Hello maryhelena --
I wanted to take a moment to second your comments. See below. I agree with the Thesis even if we disagree on the details as we shall probably see. What we get in the NT is Hasmonean History and, though it was thought to be hidden, is still discernable.
maryhelena wrote: ↑Sun Aug 23, 2020 2:43 amPerhaps Bermejo-Rubio would do well to consider Hasmonean history as a backdrop to the gospel story.
The problem is that you must provide a "hook" that the reader may understand and then consider. "Existence is not a predicate saith Kant" and when you rewrite a character with a different name, "Existence" transfers to the new character and, in this case, the old Historical Figure is lost. To say nothing of rewritten History being undertaken in a different Language. As always, see the automatic Word-Play between "Immar"/"Immer" that is lost once "Lamb" has been rendered in the Greek. GJohn absolutely falls on his face here. His "Lamb of God" is a a Transvalued creature. "Immar-Yah" is Semitic and goes back a thousand years prior to this in Sumer (See: Pettinato,
Ebla) - as does "You must be born again". "Amargi" (See: Kramer,
History begins at Sumer.)
In that history he will find many a 'zealot' ready to take up arms to free the land of Israel from Roman domination. He might even find that the statement of Cassius Dio of considerable interest.
Roman historian Cassius Dio says that he was crucified and records in his Roman History: "These people [the Jews] Antony entrusted to a certain Herod to govern; but Antigonus he bound to a cross and scourged, a punishment no other king had suffered at the hands of the Romans, and so slew him.
https://en.wikipedia.org/wiki/Antigonus ... of%20Judea.
True again. Dio has another importance in the NT History: Epitome 64 carries a Proto-Eucharist story with just the right flavor.
A linkage of the gospel story to Hasmonean history allows the Jesus figure to be view as reflecting that history. Not just the history of Antigonus but Hasmonean history in general. It is that history that has been side-lined in the gospel story.
Yes, yes and as a change of pace, yes. I believe I can find a large amount of Hasmonean History in the NT and that level of discovery has been a somewhat bitter point of disagreement between us. Perhaps better to merely agree with you here. The point, however, is still important.
Yes, the NT puts the focus on spiritual matters, the kingdom of god as heavenly (intellectual, philosophical). If that NT intellectual/philosophical kingdom, with it's neither Jew nor Greek, was to move on, as it were, it had to side-line the nationalistic elements of Hasmonean history.
Here is a moment of discovery: If "Jesus" could be created and Transvalued what else could suffer that same fate?
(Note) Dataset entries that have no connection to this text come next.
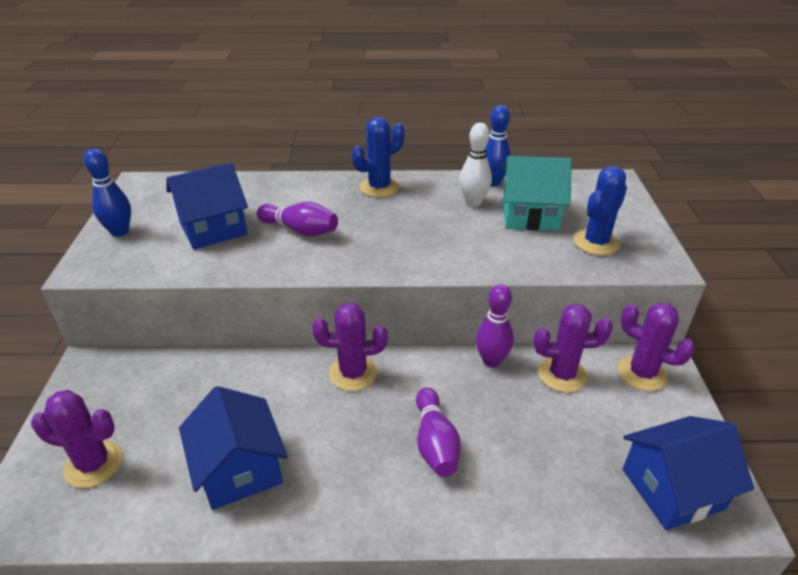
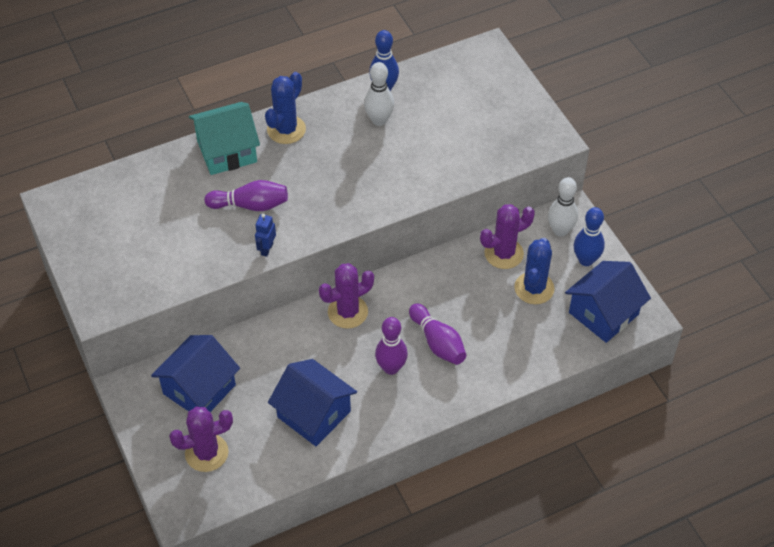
camera: 25 degrees left, 15 degrees up
blue bowling pin [84,148,131,237] -> blue bowling pin moved to [574,207,605,266]
blue house [166,162,248,250] -> blue house moved to [151,335,240,412]
purple bowling pin [476,284,514,367] -> purple bowling pin moved to [375,317,408,375]
turquoise house [502,156,572,231] -> turquoise house moved to [189,102,260,175]
blue cactus [574,166,627,255] -> blue cactus moved to [514,238,555,304]
purple cactus [618,302,695,391] -> white bowling pin [548,177,578,237]
none -> blue robot [255,214,276,257]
The Kingdom of Heaven (Moffatt: "Realm of Heaven") has been Transvalued from a Real, Physical Place into "Somewhere, Over the Rainbow".
Matthew 23: 13 (RSV, then Moffatt):
[13] "But woe to you, scribes and Pharisees, hypocrites! because you shut the kingdom of heaven against men; for you neither enter yourselves, nor allow those who would enter to go in.
[13] Woe to you, you impious scribes and Pharisees ! you shut the Realm of heaven in men's faces;
you neither enter yourselves, nor will you let those enter who are on the point of entering.
Scribes and Pharisees were real, physical people, not Spirit-Beings. The door to the Realm of Heaven is being shut in
MEN's faces. Notice a subtle point brought out by Moffatt: There are those who are "...at the point of entering" The Realm of Heaven and they are prevented from doing so.
This is the description of a Physical Event. I believe it was a very
VIOLENT event.
Thus the conflict within the gospel story of whether it's literary Jesus figure reflects political revolutionary elements or was simply an itinerate man of peace. Consequently, if it's christian origins that interests one - then the 'zealot' Jesus has to be faced.
True and that Zealot was not a savior/god but Hasmonean.
Take a moment plz everyone and consider, at least, maryhelena's position.